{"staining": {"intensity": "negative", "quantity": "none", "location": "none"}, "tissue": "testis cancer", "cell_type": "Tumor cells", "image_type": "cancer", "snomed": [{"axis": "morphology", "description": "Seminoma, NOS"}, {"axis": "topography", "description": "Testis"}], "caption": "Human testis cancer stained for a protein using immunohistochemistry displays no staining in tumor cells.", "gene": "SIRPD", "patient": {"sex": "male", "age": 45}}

* * *

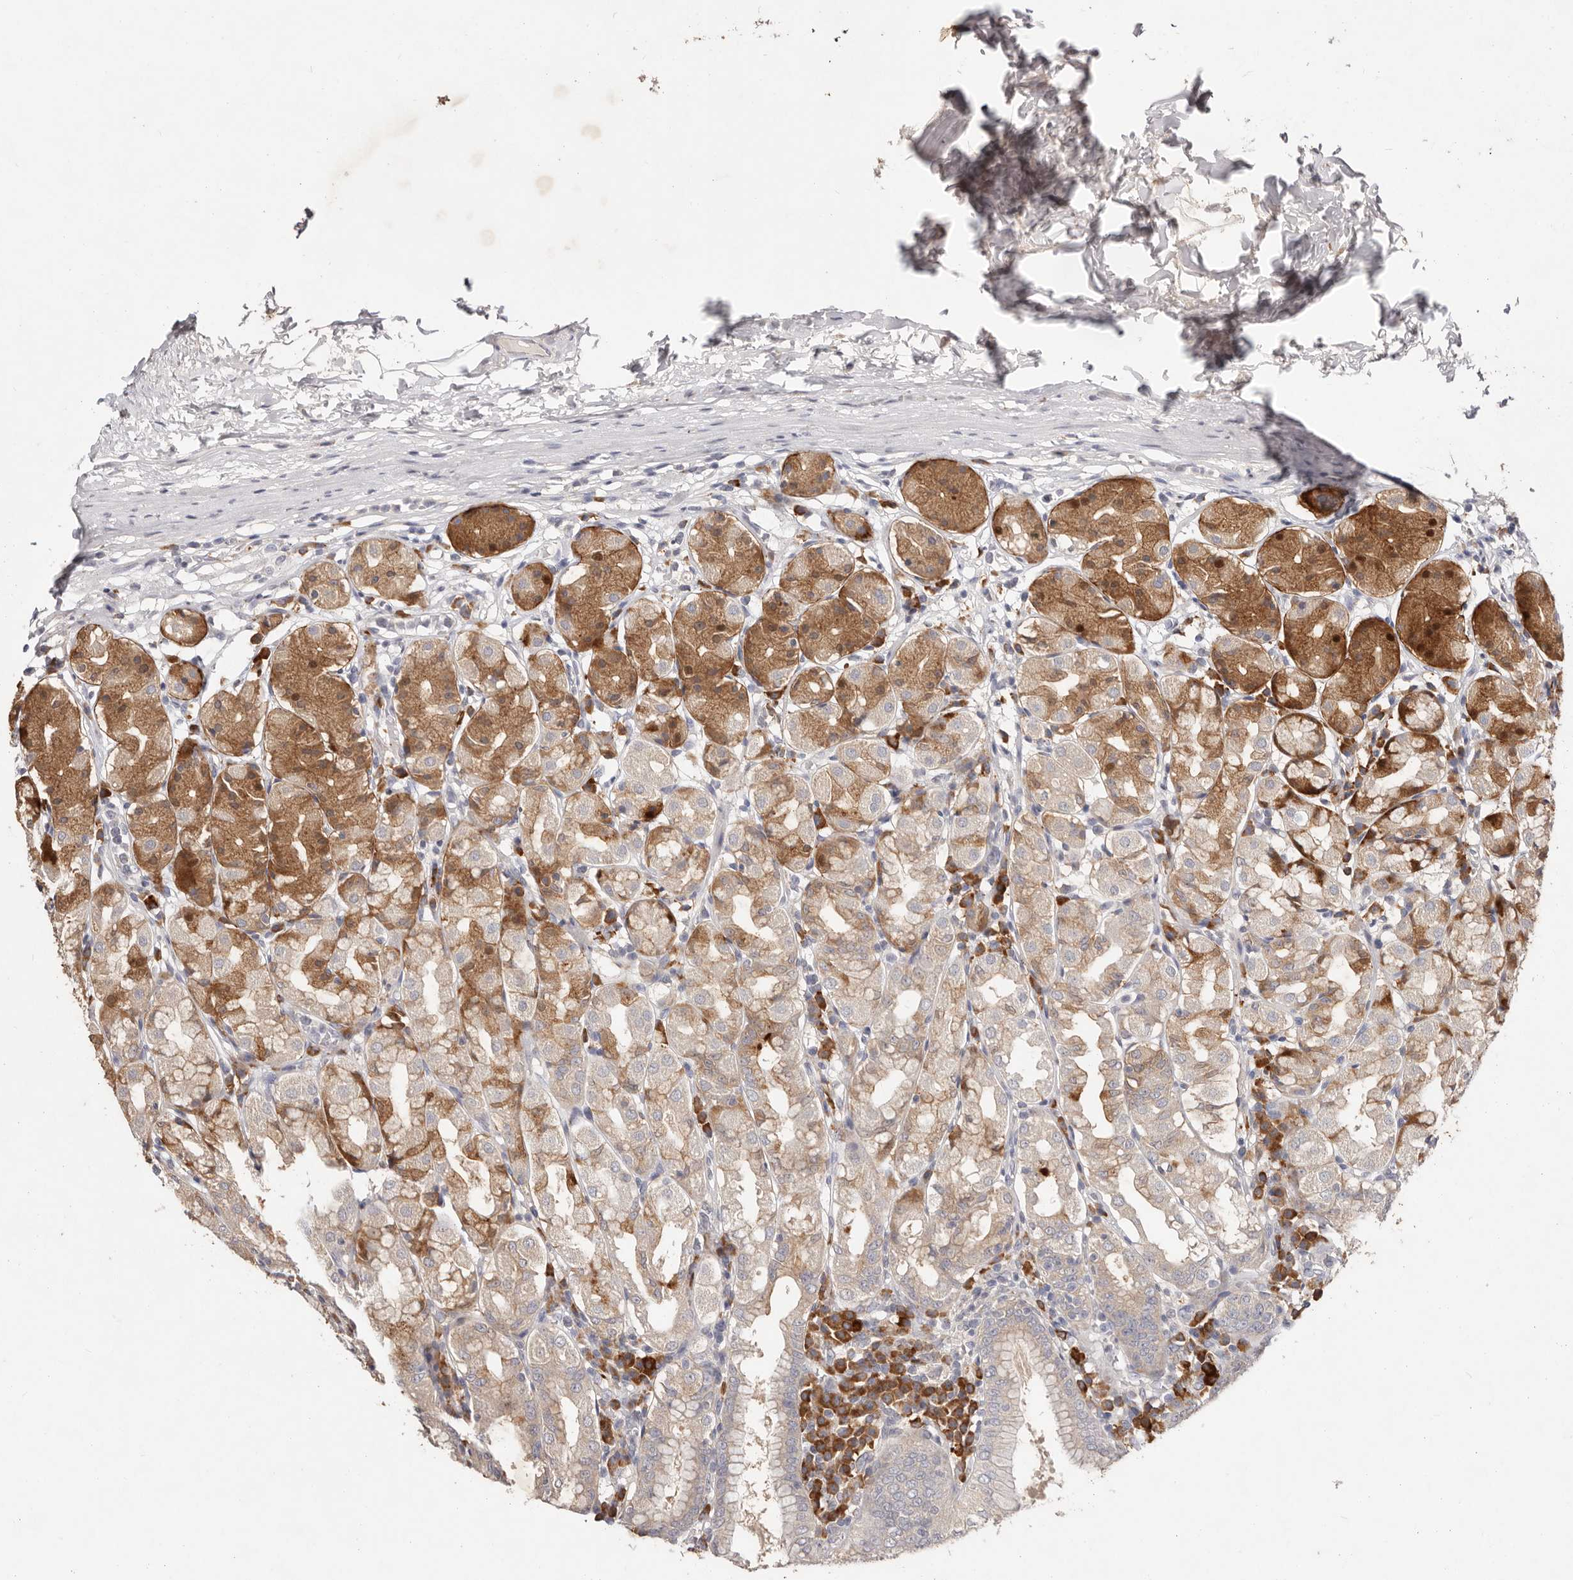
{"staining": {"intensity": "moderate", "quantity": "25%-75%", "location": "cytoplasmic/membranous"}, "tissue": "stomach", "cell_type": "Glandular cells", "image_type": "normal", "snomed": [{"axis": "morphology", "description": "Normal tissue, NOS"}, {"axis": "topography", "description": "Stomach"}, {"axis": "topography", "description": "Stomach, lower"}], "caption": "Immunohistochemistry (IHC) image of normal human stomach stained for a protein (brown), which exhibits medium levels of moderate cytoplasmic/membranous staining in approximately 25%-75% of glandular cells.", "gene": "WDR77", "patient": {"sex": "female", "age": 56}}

* * *

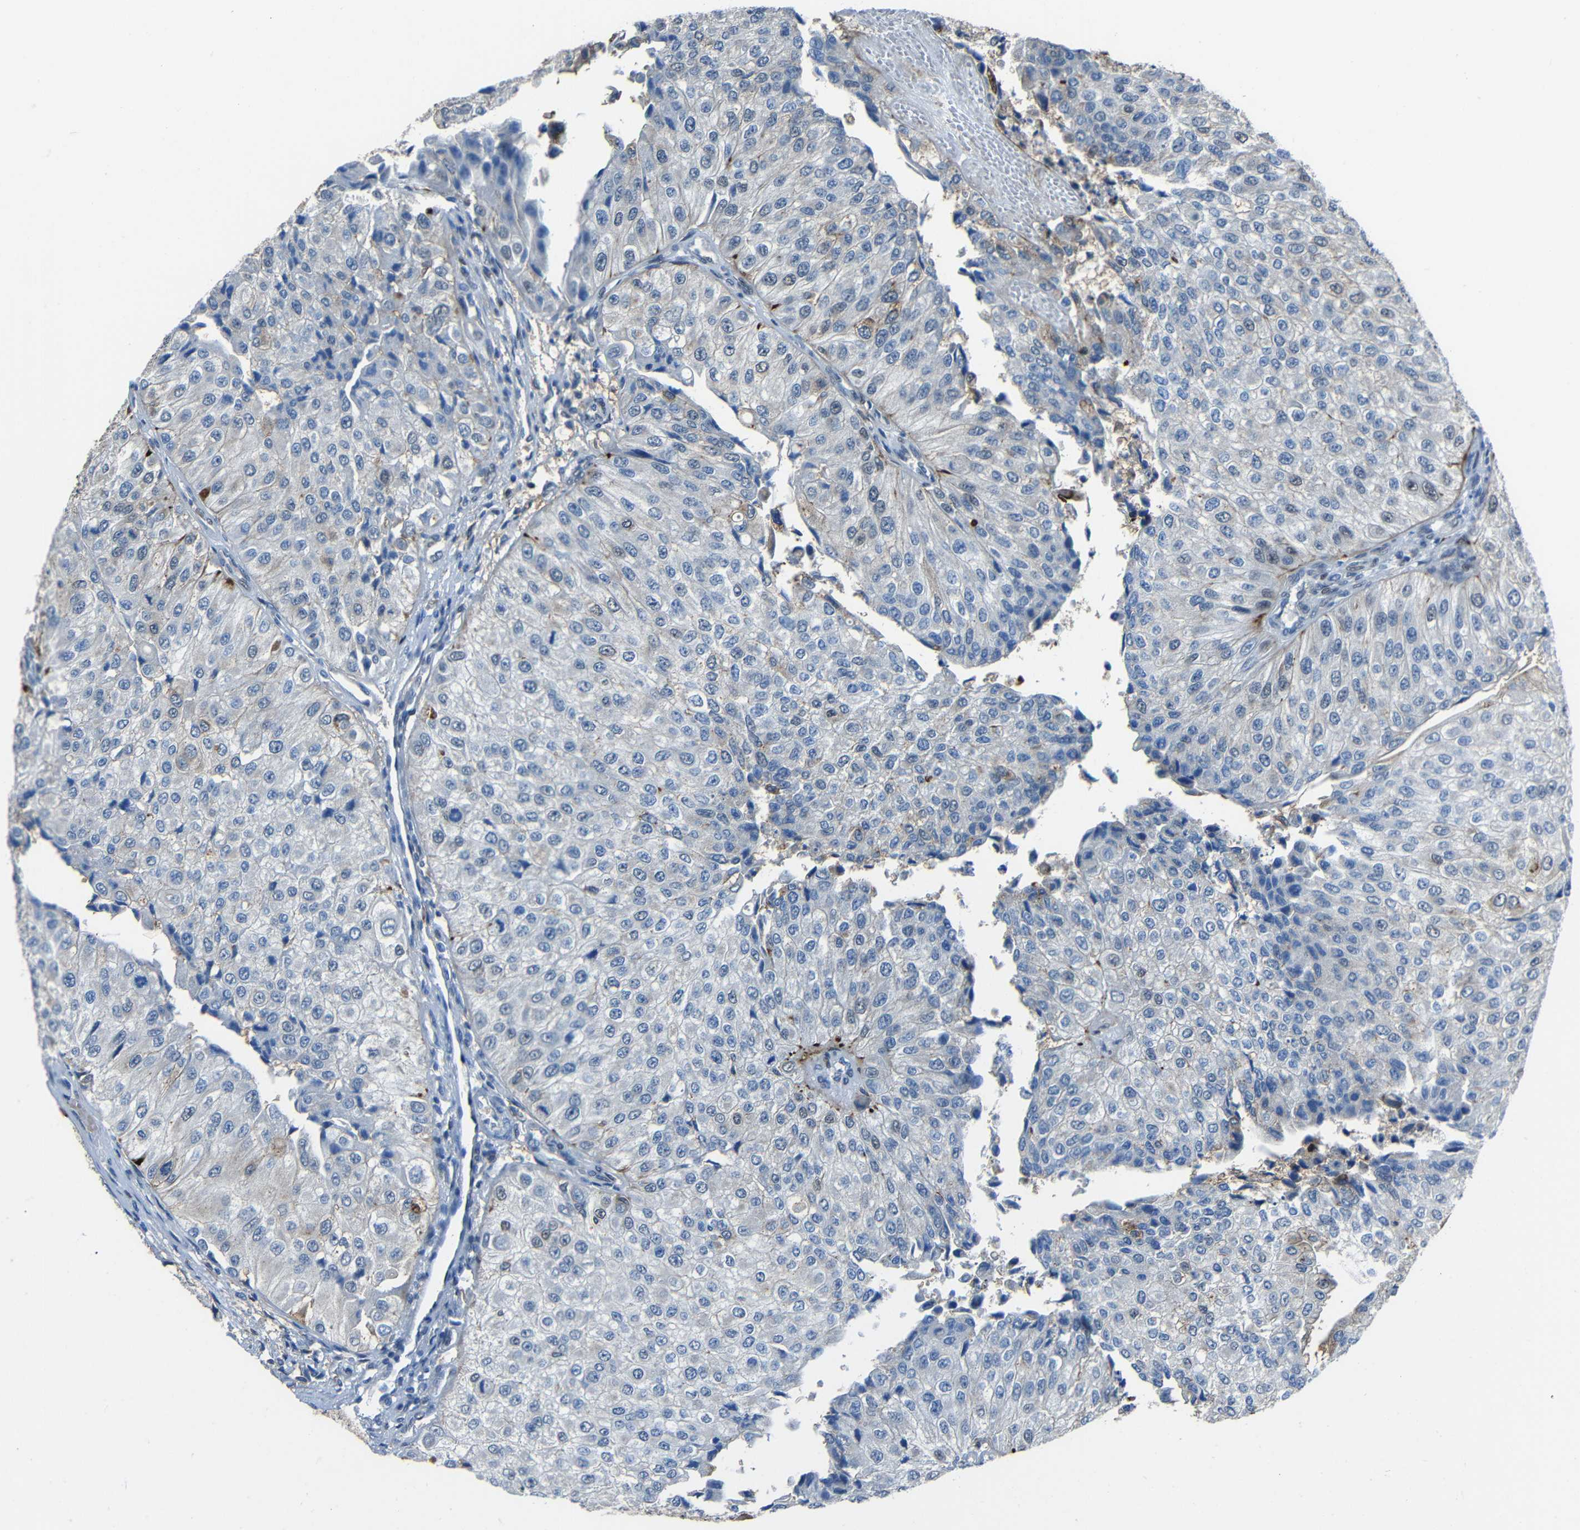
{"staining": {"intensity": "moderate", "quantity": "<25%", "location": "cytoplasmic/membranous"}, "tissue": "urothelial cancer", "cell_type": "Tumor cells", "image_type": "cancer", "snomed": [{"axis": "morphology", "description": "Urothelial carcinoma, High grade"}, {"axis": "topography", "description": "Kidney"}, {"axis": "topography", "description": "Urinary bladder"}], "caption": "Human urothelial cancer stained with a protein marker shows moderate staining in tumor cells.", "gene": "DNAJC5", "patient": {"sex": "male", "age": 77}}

*WHAT YOU ARE ASKED TO DO*
Select the lines from the entries that include the word "cancer".

*REPLY TO THE TASK*
{"staining": {"intensity": "negative", "quantity": "none", "location": "none"}, "tissue": "testis cancer", "cell_type": "Tumor cells", "image_type": "cancer", "snomed": [{"axis": "morphology", "description": "Seminoma, NOS"}, {"axis": "topography", "description": "Testis"}], "caption": "Human testis cancer stained for a protein using immunohistochemistry displays no staining in tumor cells.", "gene": "SIRPD", "patient": {"sex": "male", "age": 45}}
{"staining": {"intensity": "moderate", "quantity": "<25%", "location": "cytoplasmic/membranous"}, "tissue": "urothelial cancer", "cell_type": "Tumor cells", "image_type": "cancer", "snomed": [{"axis": "morphology", "description": "Urothelial carcinoma, High grade"}, {"axis": "topography", "description": "Kidney"}, {"axis": "topography", "description": "Urinary bladder"}], "caption": "Human urothelial cancer stained with a protein marker shows moderate staining in tumor cells.", "gene": "DNAJC5", "patient": {"sex": "male", "age": 77}}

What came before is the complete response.